Auf europäischer Ebene wurde dieses Problem seit den 1970er Jahren angegangen. Erstmals wurde die Gemeinschaft infolge einer Zunahme von Fusionen und Zusammenschlüssen mit der RL 77/187 vom 14.12.1977 regulierend tätig. Revidiert wurde die Richtlinie durch die RL 98/50 vom 29.6.1998. Durch die Neuerung wurden Aussagen des EuGH zur Auslegung der ursprünglichen Richtlinie in den Gesetzestext eingearbeitet. Daneben wurde die Rechtsstellung der Arbeitnehmervertreter gestärkt und die Informationspflichten gegenüber den Arbeitnehmern verschärft.
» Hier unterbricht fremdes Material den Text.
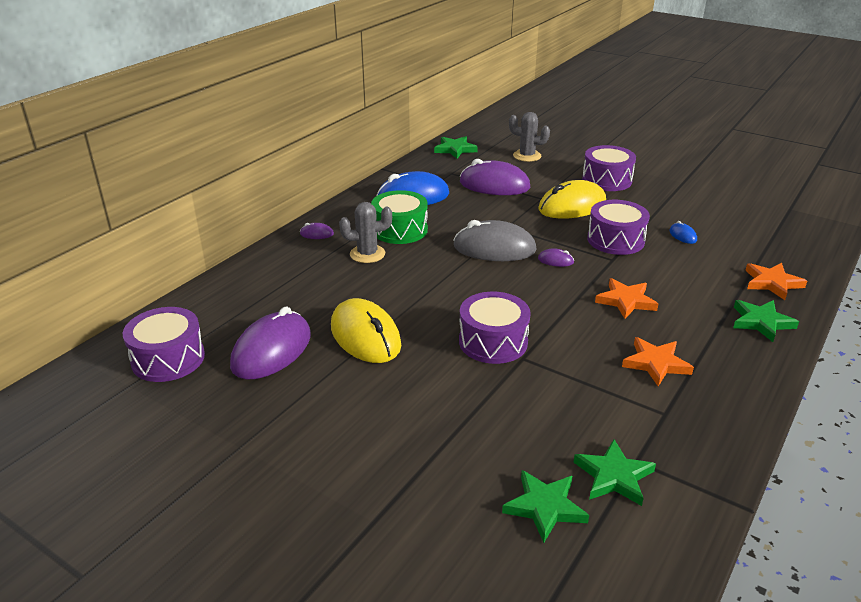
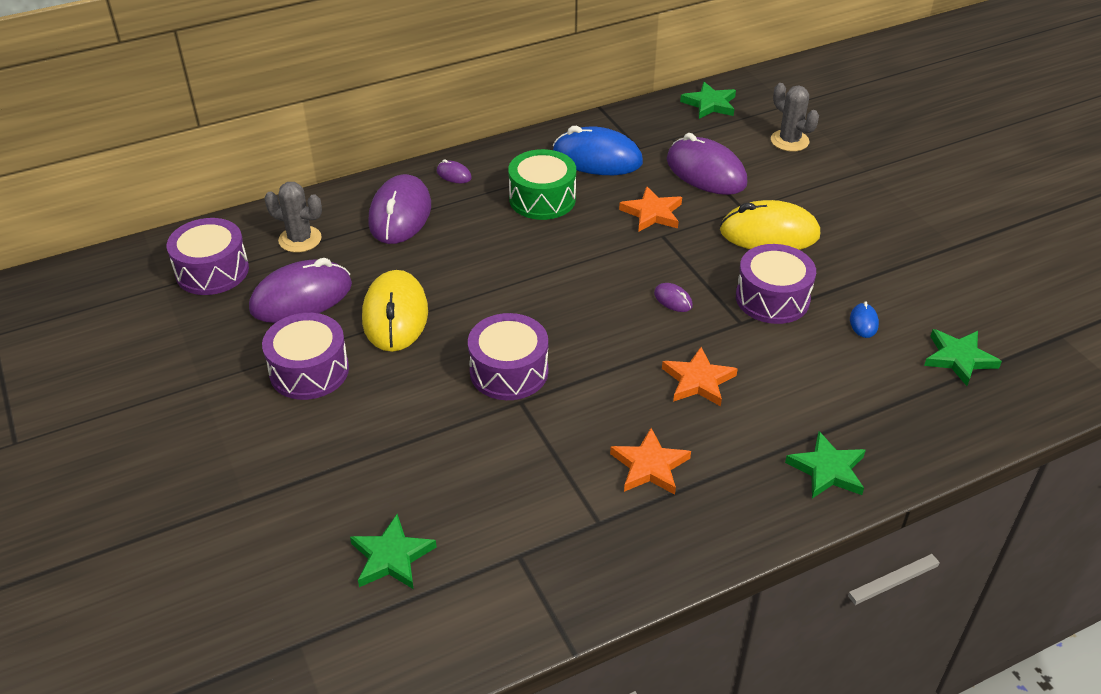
camera: 30 degrees right, 10 degrees up
(300, 270) = (400, 214): none -> purple mouse
(367, 254) = (482, 218): grey cactus -> grey cactus (300, 239)
(494, 248) = (620, 259): grey mouse -> none
(607, 180) = (854, 210): purple drum -> purple drum (309, 371)
(614, 476) = (481, 559): green star -> green star (959, 358)
(772, 283) = (903, 427): orange star -> orange star (652, 213)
Die ursprüngliche RL 77/187 und die Änderungs-RL 98/50 wurden als RL 2001/ 23 am 12.3.2001 neu verkündet (Europäisches Arbeitsrecht).

Die RL 2001/23 zielt aber nicht allein auf den Schutz des einzelnen Arbeitnehmers. Vielmehr gewährleistet sie auch die Aufrechterhaltung der kollektivrechtlichen Arbeitsbedingungen. Daneben sollen die Haftungsrisiken zwischen dem bisherigen Arbeitgeber und dem neuen Arbeitgeber angemessen verteilt werden. Die RL 2001/ 23 bezweckt gleichwohl schwerpunktmäßig den Arbeitnehmerschutz, was durch Erwägungsgrund 3 RL 2001/23 sowie daran deutlich wird, dass aus Arbeitnehmersicht günstigere Regelungen nach Art. 8 RL 2001/23 beibehalten werden dürfen.
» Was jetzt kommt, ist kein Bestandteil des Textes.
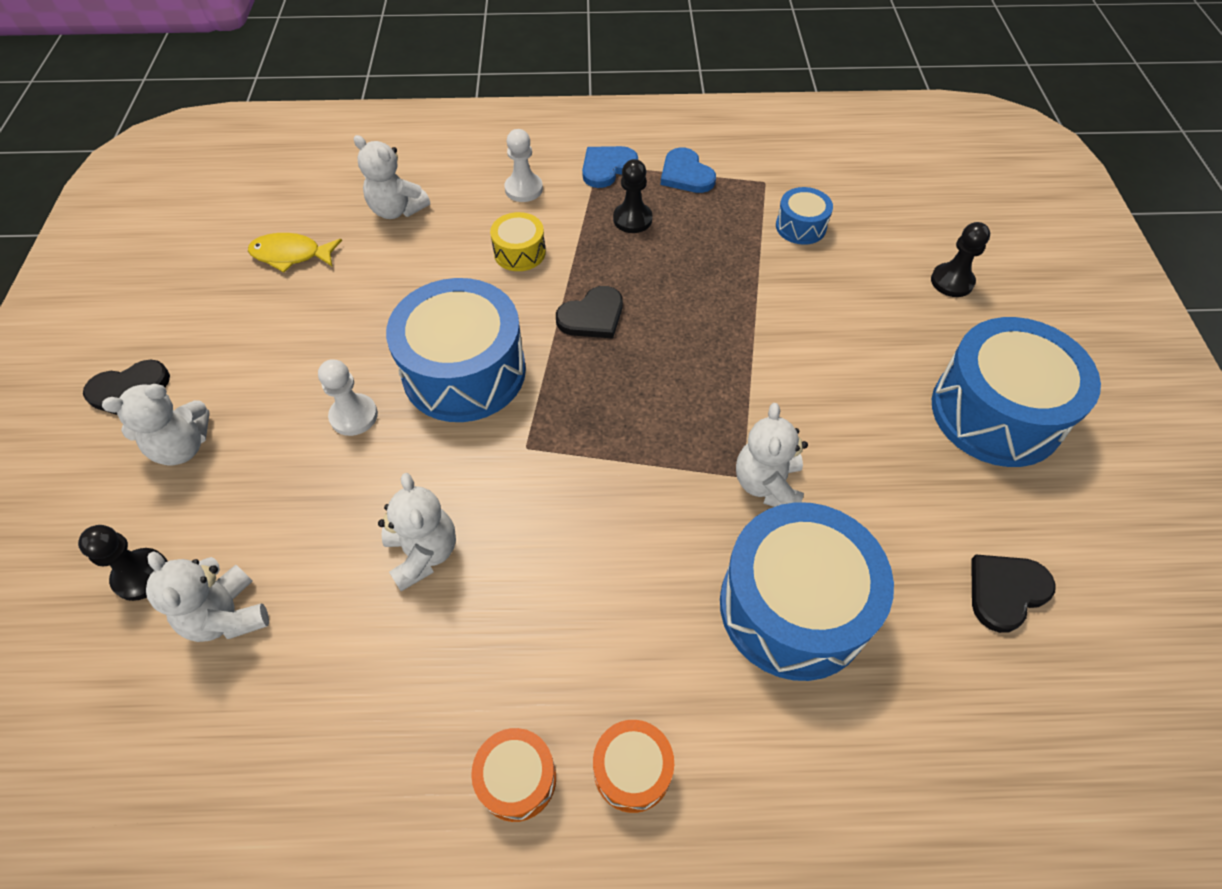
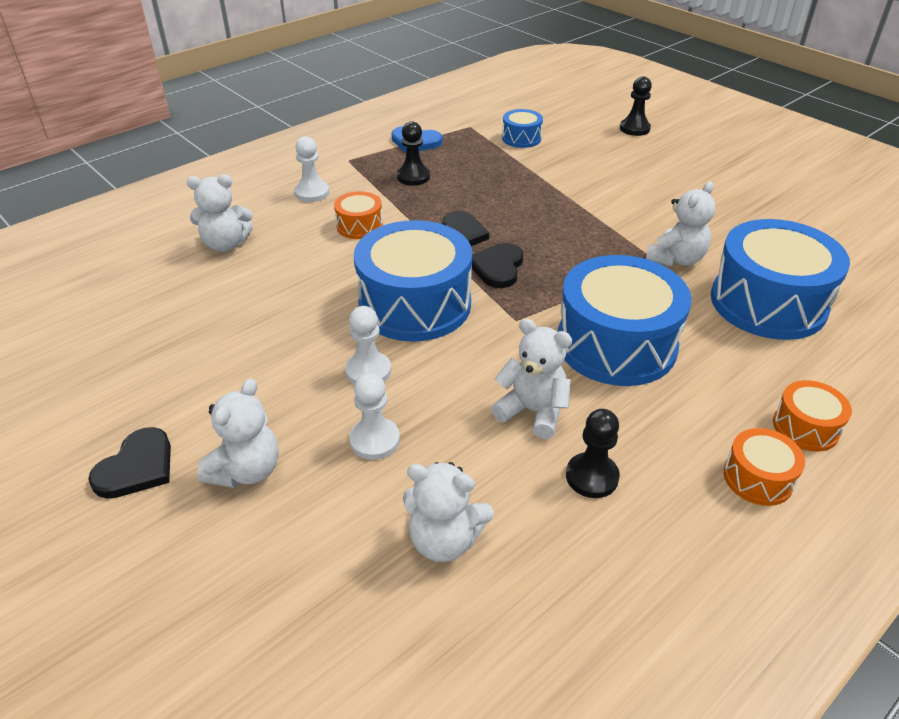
camera: 40 degrees left, 15 degrees down
(141, 575) = (333, 568): black pawn -> black pawn (592, 477)
(285, 486) = (374, 440): none -> white pawn
(291, 255) = (169, 309): yellow fish -> none
(519, 252) = (359, 226): yellow drum -> orange drum
(607, 167) = (357, 159): blue heart -> none
(767, 484) = (676, 259): white teddy bear -> white teddy bear turned 105 degrees counterclockwise
(996, 413) = (733, 172): blue drum -> blue drum (616, 344)
(1005, 591) = (842, 239): black heart -> black heart (497, 267)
2. Umsetzung in den Mitgliedstaaten

In Deutschland wurde § 613a BGB wiederholt an die europarechtlichen Vorgaben angepasst. Die erste Angleichung von 1980 setzte die RL 77/187 um. Erst im Jahr 2002 und damit unter Verletzung der Umsetzungsfrist des Art. 2 RL 98/50 wurden in § 613a Abs. 5 BGB die Unterrichtungspflichten geregelt. Ferner wurde in § 21a dt. BetrVG in Umsetzung des Art. 6 RL 98/50 das Übergangsmandat des Betriebsrates geschaffen sowie in überschießender Umsetzung durch § 613a Abs. 6 BGB das Widerspruchsrecht des Arbeitnehmers eingeführt. Die französischen Umsetzungsnormen finden sich in Art. L-1224-1 ff. Code du travail. Im Vereinigten Königreich entschied man sich für eine Umsetzung in einem eigenen Gesetz, den Transfer of Undertakings (Protection of Employment) Regulations 2006. Die Umsetzungsakte sämtlicher Mitgliedstaaten finden sich auf der Internetseite von Eur-Lex, abrufbar unter <http://eur-lex.europa.eu>. Als Innovationsmotor erweist sich für Fragen des Betriebsübergangs nach wie vor auch die Rechtsprechung des EuGH, so zuletzt in Klarenberg (Rs. C-466/07, NZA 2009, 251).

3. Betriebsübergang

Nach Art. 1(1)(a) RL 2001/23 ist einzige Voraussetzung für das Eingreifen der Rechtsfolgen der Richtlinie ist das Vorliegen eines Übergangs von Unternehmen, Unternehmensteil, Betrieb oder Betriebsteil auf einen anderen Inhaber durch vertragliche Übertragung oder durch Verschmelzung. Als Übergang gilt dabei nach Art. 1(1)(b) RL 2001/23 der Übergang einer ihre Identität bewahrenden wirtschaftlichen Einheit im Sinne einer organisierten Zusammenfassung von Ressourcen zur Verfolgung einer wirtschaftlichen Haupt- oder Nebentätigkeit. Diese Begriffe bedürfen der Erörterung.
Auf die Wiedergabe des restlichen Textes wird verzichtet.